#arte povera
Alighiero Boetti (1940-1994)
Mario Merz - Igloos
ALIGHIERO BOETTI’S TEXT/ILES
Alighiero Boetti was born in Torino in 1940. He studied business administration and mathematics before becoming an artist. Although he has been routinely associated with the Arte Povera movement of the 1960s, based largely on his choice of materials and general disdain for slick, industrial design, his art is more properly understood as Conceptual.

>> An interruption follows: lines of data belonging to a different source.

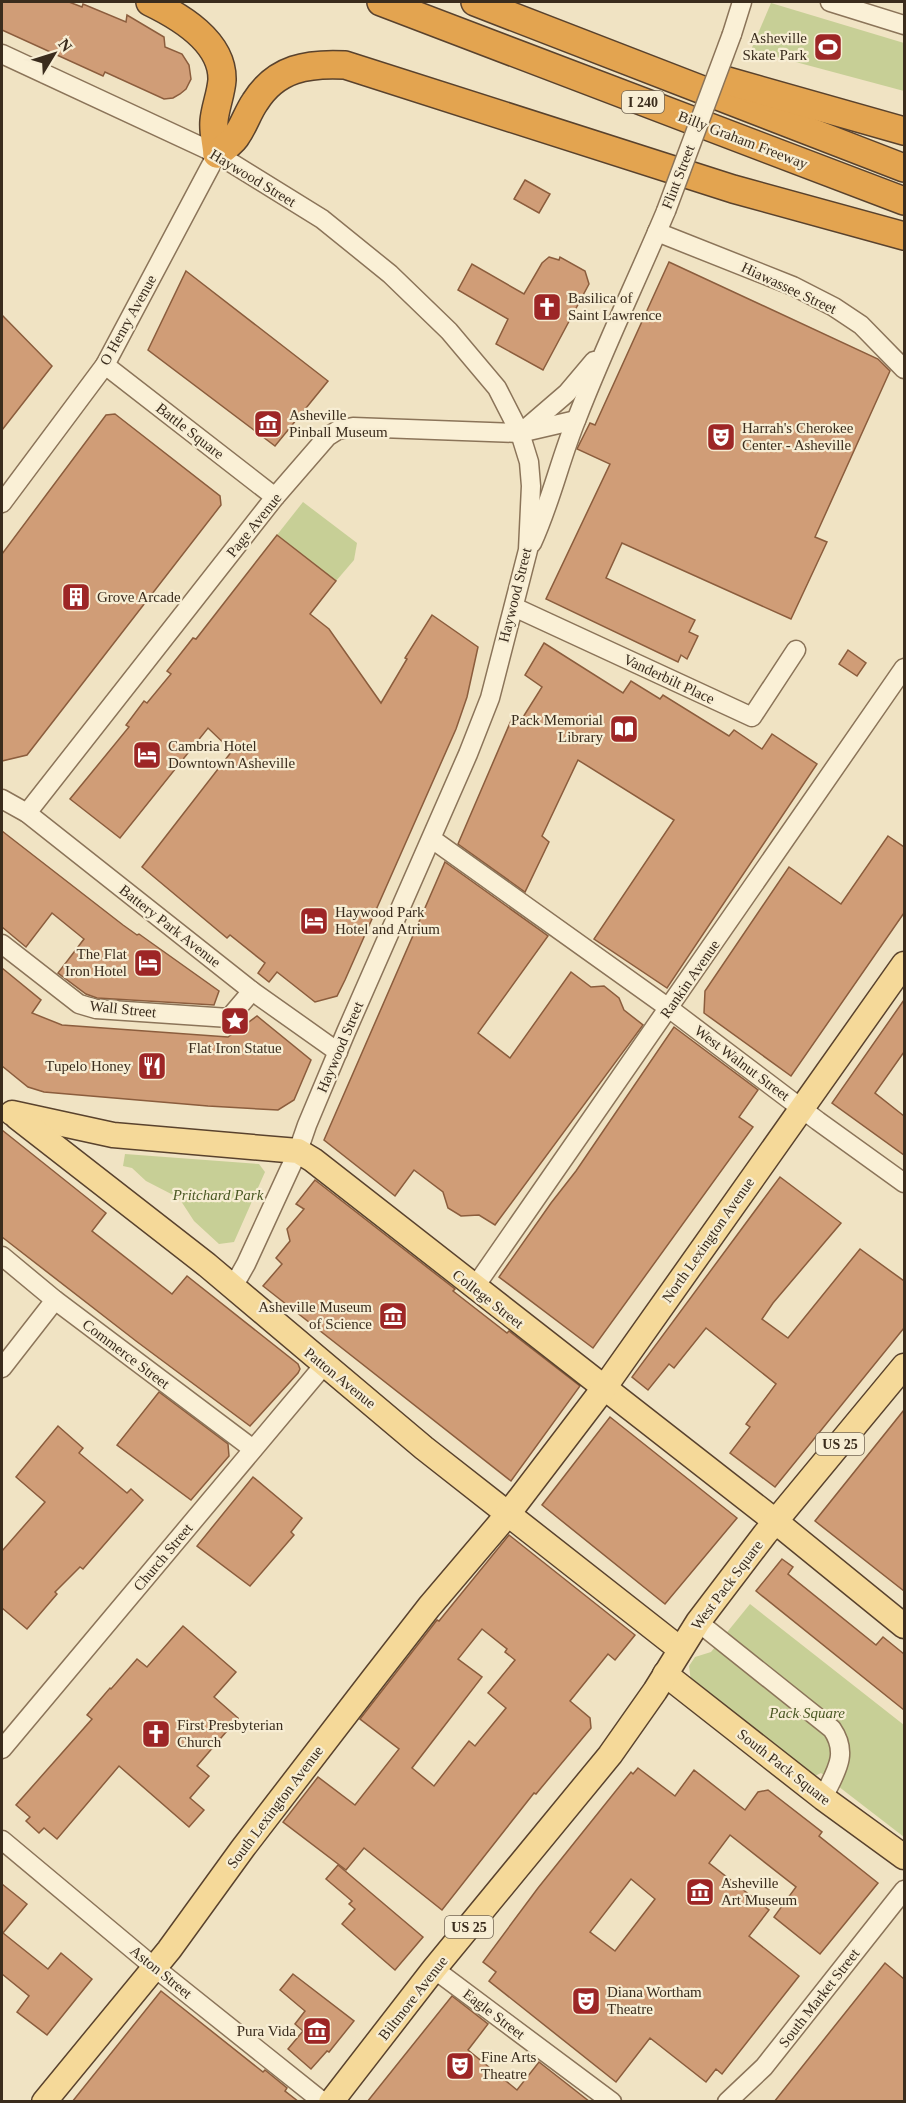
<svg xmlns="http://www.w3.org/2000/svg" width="906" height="2103" font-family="Georgia,serif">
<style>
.green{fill:#c7cf96}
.building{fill:#d09d77;stroke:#8b5d3d;stroke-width:1.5;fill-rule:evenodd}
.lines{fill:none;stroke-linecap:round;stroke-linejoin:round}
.minor-casing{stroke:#8b7459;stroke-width:21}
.major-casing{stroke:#59422d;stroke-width:27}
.highway-casing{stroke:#59422d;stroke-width:30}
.minor{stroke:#faf0d6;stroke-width:18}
.major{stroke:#f5d999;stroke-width:24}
.highway{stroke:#e3a450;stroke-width:27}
.minor-bridge-casing{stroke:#8b7459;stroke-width:21;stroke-linecap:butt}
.minor-bridge{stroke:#faf0d6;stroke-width:18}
.labels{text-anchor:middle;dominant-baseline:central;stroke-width:4.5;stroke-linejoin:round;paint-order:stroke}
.shield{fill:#f7edd3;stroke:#736654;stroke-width:1.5}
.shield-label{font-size:14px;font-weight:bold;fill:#3a2c1d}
.poi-label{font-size:15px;fill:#3a2c1d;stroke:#f7edd3;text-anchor:start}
.street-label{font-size:15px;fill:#3a2c1d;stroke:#f7edd3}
.park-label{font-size:15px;font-style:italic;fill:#4a5823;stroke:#f7edd3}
</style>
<rect width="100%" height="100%" fill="#f0e3c3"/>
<g class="green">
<path d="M771 3 904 43V91L751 50Z"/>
<path d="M303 502 357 543 354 560 336 581 277 535Z"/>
<path d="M125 1154 259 1164 265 1172 234 1242 219 1244 194 1221 179 1198 146 1181 132 1168 123 1166Z"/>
<path d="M750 1604 904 1725V1837L821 1773 813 1777 691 1682 689 1666 695 1657 711 1652Z"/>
</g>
<g class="building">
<path d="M2 2H69L82 7 83 4 126 22 127 15 164 37 165 47 182 54 189 65 191 79 186 89 180 94 173 98 164 99 105 72 103 76 2 30Z"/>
<path d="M525 180 550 194 539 213 514 199Z"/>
<path d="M549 257 559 260 560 257 585 271 589 284 543 370 496 344 508 319 458 290 472 264 524 294 542 263Z"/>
<path d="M669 262 878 359 890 371 815 537 827 542 791 619 622 543 606 578 695 620 689 632 698 636 687 659 681 655 678 662 546 599 610 464 577 449 590 423 595 425Z"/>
<path d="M186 271 328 381 275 446 148 350Z"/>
<path d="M2 315 52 366 2 430Z"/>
<path d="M115 414 220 496 221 505 27 755 2 761V554L106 415Z"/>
<path d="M277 535 336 581 310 614 329 629 381 703 407 659 405 658 432 615 478 647 467 697 456 729 345 980 337 996 315 1002 277 972 269 982 258 973 265 963 230 935 227 938 142 867 232 751 208 728 120 838 70 799 129 727 126 725 144 701 147 703 171 674 167 671 193 638 196 639Z"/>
<path d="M544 643 623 693 631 681 660 699 663 695 729 736 734 730 762 749 772 734 817 764 667 988 594 939 674 820 578 760 542 836 549 842 525 892 458 844 513 716 520 722 542 687 525 675Z"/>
<path d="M848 650 866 663 857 676 839 664Z"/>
<path d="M2 831 123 925 137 935 139 934 219 991 214 1005 97 998 86 994 58 973 84 939 52 913 26 947 2 927Z"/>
<path d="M888 836 904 847V913L791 1076 704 1013 705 991 789 867 841 904Z"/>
<path d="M445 862 548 936 478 1033 510 1058 571 972 591 987 604 986 619 998 624 1010 643 1025 495 1225 479 1215 461 1216 448 1208 443 1192 414 1170 395 1196 324 1140Z"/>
<path d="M2 968 41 1000 32 1013 62 1025 228 1037 257 1016 311 1060 294 1100 278 1110 208 1106 44 1092 28 1087 2 1066Z"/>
<path d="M904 1000V1052L875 1093 904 1116V1155L832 1103Z"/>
<path d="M674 1027 758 1090 739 1117 753 1127 593 1348 499 1277 551 1203 576 1171Z"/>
<path d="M2 1130 106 1213 92 1231 172 1294 187 1276 298 1364 300 1369 298 1373 250 1426 136 1341 2 1237Z"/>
<path d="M780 1177 841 1223 773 1303 762 1319 788 1338 860 1249 904 1281V1328L775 1487 730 1453 750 1427 746 1424 776 1384 706 1328 674 1368 669 1364 648 1390 632 1377Z"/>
<path d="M315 1180 455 1289 453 1291 507 1333 509 1331 580 1386 511 1481 263 1286 282 1264 276 1258 290 1241 287 1229 304 1209 296 1204Z"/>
<path d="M159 1392 228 1444 229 1456 191 1500 117 1445Z"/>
<path d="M904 1410V1591L815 1521Z"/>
<path d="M610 1417 737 1518 665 1604 542 1505Z"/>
<path d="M58 1426 83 1448 79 1453 127 1493 131 1489 143 1500 83 1569 80 1567 55 1592 57 1594 27 1629 2 1608V1551L45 1502 16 1477Z"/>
<path d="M253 1477 302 1518 291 1532 294 1535 250 1586 197 1546Z"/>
<path d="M509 1535 635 1635 615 1660 608 1654 570 1701 590 1718 591 1728 536 1794 534 1793 442 1910 364 1848 346 1870 283 1822 318 1777 355 1805 399 1749 360 1719 437 1620 439 1621ZM482 1629 507 1649 505 1652 515 1660 488 1693 506 1708 475 1746 469 1741 434 1786 412 1768 482 1677 458 1659Z"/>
<path d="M782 1559 793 1567 788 1574 876 1645 883 1637 904 1654V1710L756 1591Z"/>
<path d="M183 1626 236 1672 214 1697 238 1718 197 1766 209 1776 190 1798 204 1810 189 1827 119 1766 57 1839 44 1828 39 1833 26 1821 30 1817 16 1805 92 1719 87 1715 110 1688 111 1689 137 1659 147 1667Z"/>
<path d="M638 1768 675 1796 694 1770 745 1810 758 1792 768 1790 822 1832 819 1836 878 1883 820 1954 774 1917 796 1887 730 1835 709 1863 769 1910 749 1936 799 1976 722 2074 716 2069 706 2082 650 2038 616 2082 489 1981 496 1972 483 1962 538 1888 631 1772 633 1774ZM631 1879 655 1899 615 1951 590 1932Z"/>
<path d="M338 1865 423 1937 395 1970 342 1924 355 1909 349 1904 352 1901 326 1879Z"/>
<path d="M2 1884 27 1904 3 1933 48 1969 61 1953 92 1979 47 2035 17 2012 29 1996 2 1974Z"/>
<path d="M885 1963 904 1979V2102H774Z"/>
<path d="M293 1974 354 2021 329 2052 327 2051 311 2069 288 2049 303 2031 295 2024 305 2011 280 1990Z"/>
<path d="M161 1991 263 2072 265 2070 287 2088 285 2091 299 2102H72Z"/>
<path d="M452 1996 488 2024 468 2050 517 2090 539 2062 590 2102H367Z"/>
</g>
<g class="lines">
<g class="minor-casing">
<g id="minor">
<path d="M830 2 904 25"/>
<path d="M732 34 742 2"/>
<path d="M2 54 217 154 322 219 390 274 449 331 497 388 520 433 529 462 531 486 528 550 490 698 468 754 346 1032 307 1125 298 1151 246 1264 233 1287"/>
<path d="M657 232 793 286 834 307 861 325 904 369"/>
<path d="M105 365 275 497"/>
<path d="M524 430 567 393 594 361"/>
<path d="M2 503 105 365 217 154"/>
<path d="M532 543C551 502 560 459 577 418 604 348 637 280 666 211"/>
<path d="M514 607 752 717 796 650"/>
<path d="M2 799 27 813 252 991 338 1052"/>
<path d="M27 813 275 497 327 437 338 430 353 427 520 433 576 420"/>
<path d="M432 839 670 1009 818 1121 904 1183"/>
<path d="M2 944 79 1004 96 1009 229 1018 252 991"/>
<path d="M2 1256 55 1300 253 1449"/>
<path d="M474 1288 904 668"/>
<path d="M2 1368 55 1300"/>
<path d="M698 1622 832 1729C850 1755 834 1774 823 1798"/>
<path d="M2 1749 324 1365"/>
<path d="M2 1840 154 1967 323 2102"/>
<path d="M434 1969 612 2102"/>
<path d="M727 2102 764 2067 904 1890"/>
</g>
</g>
<g class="major-casing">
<g id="major">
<path d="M12 1113 113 1135 298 1151 313 1160 775 1521 904 1626"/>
<path d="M17 1117 207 1265 424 1448 680 1649"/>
<path d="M665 1674 823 1798 904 1857"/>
<path d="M44 2102 169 1950 243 1848 373 1679 429 1607 508 1514 604 1388 904 964"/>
<path d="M331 2102 434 1969 610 1755 655 1691 698 1622 765 1534 904 1366"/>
</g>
</g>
<g class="highway-casing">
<g id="highway">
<path d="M150 2C179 16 223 41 222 80 221 94 215 108 214 121 213 132 216 143 217 154"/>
<path d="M381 2 904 201"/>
<path d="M475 2 904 168"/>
<path d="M724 80 904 131"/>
<path d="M217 154C223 148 233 143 237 135 244 125 248 112 255 102 276 68 308 63 345 65L733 189 904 236"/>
</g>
</g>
<use href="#minor" class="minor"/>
<use href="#major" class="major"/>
<use href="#highway" class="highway"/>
<g class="minor-bridge-casing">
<path id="minor-bridge" d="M666 211 732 34"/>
</g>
<use href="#minor-bridge" class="minor-bridge"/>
</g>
<defs>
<g id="stadium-square" transform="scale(1.5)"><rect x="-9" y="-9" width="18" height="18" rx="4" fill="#9d2626" stroke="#f7edd3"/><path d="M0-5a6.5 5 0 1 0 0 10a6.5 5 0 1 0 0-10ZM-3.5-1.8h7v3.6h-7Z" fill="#fff"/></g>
<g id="church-square" transform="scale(1.5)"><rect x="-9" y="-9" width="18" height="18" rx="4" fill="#9d2626" stroke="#f7edd3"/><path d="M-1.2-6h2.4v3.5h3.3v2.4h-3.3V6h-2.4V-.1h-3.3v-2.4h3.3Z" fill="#fff"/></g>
<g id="museum-square" transform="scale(1.5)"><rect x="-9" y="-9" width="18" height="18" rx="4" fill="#9d2626" stroke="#f7edd3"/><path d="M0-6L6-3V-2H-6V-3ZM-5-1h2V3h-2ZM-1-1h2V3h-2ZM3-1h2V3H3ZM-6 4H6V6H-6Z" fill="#fff"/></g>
<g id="theatre-square" transform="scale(1.5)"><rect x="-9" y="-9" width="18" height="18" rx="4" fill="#9d2626" stroke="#f7edd3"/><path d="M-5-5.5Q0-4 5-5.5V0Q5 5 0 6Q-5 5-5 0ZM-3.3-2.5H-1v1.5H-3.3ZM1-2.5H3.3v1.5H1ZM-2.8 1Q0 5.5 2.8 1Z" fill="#fff"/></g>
<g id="building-square" transform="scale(1.5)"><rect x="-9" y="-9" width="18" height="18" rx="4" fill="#9d2626" stroke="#f7edd3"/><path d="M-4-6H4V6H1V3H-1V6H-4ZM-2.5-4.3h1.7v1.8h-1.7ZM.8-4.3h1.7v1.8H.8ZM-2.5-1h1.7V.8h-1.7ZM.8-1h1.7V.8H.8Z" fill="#fff"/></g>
<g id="library-square" transform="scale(1.5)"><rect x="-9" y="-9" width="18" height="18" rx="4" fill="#9d2626" stroke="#f7edd3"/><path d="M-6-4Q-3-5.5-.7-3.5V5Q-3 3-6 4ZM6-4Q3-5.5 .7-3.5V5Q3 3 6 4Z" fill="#fff"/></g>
<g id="hotel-square" transform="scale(1.5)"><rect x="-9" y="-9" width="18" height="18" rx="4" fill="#9d2626" stroke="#f7edd3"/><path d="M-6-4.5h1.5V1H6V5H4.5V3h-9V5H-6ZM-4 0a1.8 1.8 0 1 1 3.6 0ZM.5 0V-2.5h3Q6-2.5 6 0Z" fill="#fff"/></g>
<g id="sight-square" transform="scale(1.5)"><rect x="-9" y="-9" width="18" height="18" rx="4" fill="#9d2626" stroke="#f7edd3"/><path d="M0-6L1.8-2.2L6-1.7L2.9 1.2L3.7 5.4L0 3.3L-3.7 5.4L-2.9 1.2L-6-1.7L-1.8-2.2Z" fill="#fff"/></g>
<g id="restaurant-square" transform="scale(1.5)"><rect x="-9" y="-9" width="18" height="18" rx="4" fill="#9d2626" stroke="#f7edd3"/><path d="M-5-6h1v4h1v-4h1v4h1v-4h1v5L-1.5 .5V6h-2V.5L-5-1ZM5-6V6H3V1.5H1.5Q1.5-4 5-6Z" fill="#fff"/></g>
</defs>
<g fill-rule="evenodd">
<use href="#stadium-square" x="828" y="47"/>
<use href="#church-square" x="547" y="307"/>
<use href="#museum-square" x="268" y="424"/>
<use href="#theatre-square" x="721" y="437"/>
<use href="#building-square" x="76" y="597"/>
<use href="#library-square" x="624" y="729"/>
<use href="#hotel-square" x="147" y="755"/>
<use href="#hotel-square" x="314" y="921"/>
<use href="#hotel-square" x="148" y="963"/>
<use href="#sight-square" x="235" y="1021"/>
<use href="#restaurant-square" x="152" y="1066"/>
<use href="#museum-square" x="393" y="1316"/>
<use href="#church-square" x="156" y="1734"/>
<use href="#museum-square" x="700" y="1892"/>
<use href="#theatre-square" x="586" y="2001"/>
<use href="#museum-square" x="317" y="2031"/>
<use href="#theatre-square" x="460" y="2066"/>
</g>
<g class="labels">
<g class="shield">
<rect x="622" y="91" width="42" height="22" rx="4.5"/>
<rect x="816" y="1433" width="48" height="22" rx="4.5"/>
<rect x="445" y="1916" width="48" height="22" rx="4.5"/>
</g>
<g class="shield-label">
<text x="643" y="102">I 240</text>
<text x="840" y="1444">US 25</text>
<text x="469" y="1927">US 25</text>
</g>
<g class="poi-label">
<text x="807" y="38" text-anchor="end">Asheville<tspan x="807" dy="17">Skate Park</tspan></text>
<text x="568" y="298">Basilica of<tspan x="568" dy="17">Saint Lawrence</tspan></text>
<text x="289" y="415">Asheville<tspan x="289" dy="17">Pinball Museum</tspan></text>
<text x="742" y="428">Harrah's Cherokee<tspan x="742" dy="17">Center - Asheville</tspan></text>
<text x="97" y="597">Grove Arcade</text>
<text x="603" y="720" text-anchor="end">Pack Memorial<tspan x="603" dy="17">Library</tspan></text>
<text x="168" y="746">Cambria Hotel<tspan x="168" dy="17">Downtown Asheville</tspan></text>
<text x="335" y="912">Haywood Park<tspan x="335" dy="17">Hotel and Atrium</tspan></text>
<text x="127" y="954" text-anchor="end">The Flat<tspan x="127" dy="17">Iron Hotel</tspan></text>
<text x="235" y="1048" text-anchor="middle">Flat Iron Statue</text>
<text x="131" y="1066" text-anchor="end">Tupelo Honey</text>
<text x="372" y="1307" text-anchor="end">Asheville Museum<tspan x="372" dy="17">of Science</tspan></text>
<text x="177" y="1725">First Presbyterian<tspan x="177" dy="17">Church</tspan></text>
<text x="721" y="1883">Asheville<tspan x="721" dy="17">Art Museum</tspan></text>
<text x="607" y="1992">Diana Wortham<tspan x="607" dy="17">Theatre</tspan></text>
<text x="296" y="2031" text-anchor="end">Pura Vida</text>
<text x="481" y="2057">Fine Arts<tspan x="481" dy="17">Theatre</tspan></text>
</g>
<g class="street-label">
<text transform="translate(743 140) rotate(21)">Billy Graham Freeway</text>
<text transform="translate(678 177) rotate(-69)">Flint Street</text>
<text transform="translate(253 178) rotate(31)">Haywood Street</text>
<text transform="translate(789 288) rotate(25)">Hiawassee Street</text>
<text transform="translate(128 320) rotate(-61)">O Henry Avenue</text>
<text transform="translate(190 431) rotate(38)">Battle Square</text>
<text transform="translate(254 525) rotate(-51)">Page Avenue</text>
<text transform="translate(515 595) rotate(-76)">Haywood Street</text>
<text transform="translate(669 679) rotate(25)">Vanderbilt Place</text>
<text transform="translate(170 926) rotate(38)">Battery Park Avenue</text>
<text transform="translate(690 979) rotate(-55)">Rankin Avenue</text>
<text transform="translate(123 1009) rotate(6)">Wall Street</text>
<text transform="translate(340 1047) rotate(-67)">Haywood Street</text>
<text transform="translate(742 1063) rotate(37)">West Walnut Street</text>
<text transform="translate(708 1240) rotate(-55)">North Lexington Avenue</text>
<text transform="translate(488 1299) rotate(38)">College Street</text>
<text transform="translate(126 1354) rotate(37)">Commerce Street</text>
<text transform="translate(340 1378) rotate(39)">Patton Avenue</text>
<text transform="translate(163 1557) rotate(-50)">Church Street</text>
<text transform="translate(727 1585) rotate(-53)">West Pack Square</text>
<text transform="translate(784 1767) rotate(38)">South Pack Square</text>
<text transform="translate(275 1807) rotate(-53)">South Lexington Avenue</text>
<text transform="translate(161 1972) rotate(39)">Aston Street</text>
<text transform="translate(413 1998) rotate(-52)">Biltmore Avenue</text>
<text transform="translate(819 1998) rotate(-52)">South Market Street</text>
<text transform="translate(494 2014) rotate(37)">Eagle Street</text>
</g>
<g class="park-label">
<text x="218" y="1195">Pritchard Park</text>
<text x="807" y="1713">Pack Square</text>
</g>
</g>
<rect width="906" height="2103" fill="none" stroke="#3a2c1d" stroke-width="6"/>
<g transform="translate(54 54) rotate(52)" stroke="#f7edd3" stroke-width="4.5" paint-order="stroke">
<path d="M0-4.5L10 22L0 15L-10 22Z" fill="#3a2c1d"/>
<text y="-9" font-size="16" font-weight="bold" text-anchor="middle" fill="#3a2c1d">N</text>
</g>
</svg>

In 1972 he and his business partner, Gholam Dagastir, founded an artists’ commune in Kabul called One Hotel. There Boetti met with teams of Afghan weavers and embroiderers who executed his series of textile maps of the world. The Soviet invasion of Afghanistan in 1979 forced this production to move to Pakistan. The Arazzi series– square woven grids of 16- and 25-word Italian phrases–were executed in Peshawar in the 1980s and early ‘90s. The Arazzi reify the meaning of the Latin verb textere, or “to weave.” The cryptic phrases (“Ordine in disordine,” “Dare il tempo al tempo,” “Niente da vedere, niente da nascondere,) which recall mottos, koans, aphorisms and proverbs, often refer (or at least can be applied) to aspects of Boetti’s quirky aesthetic.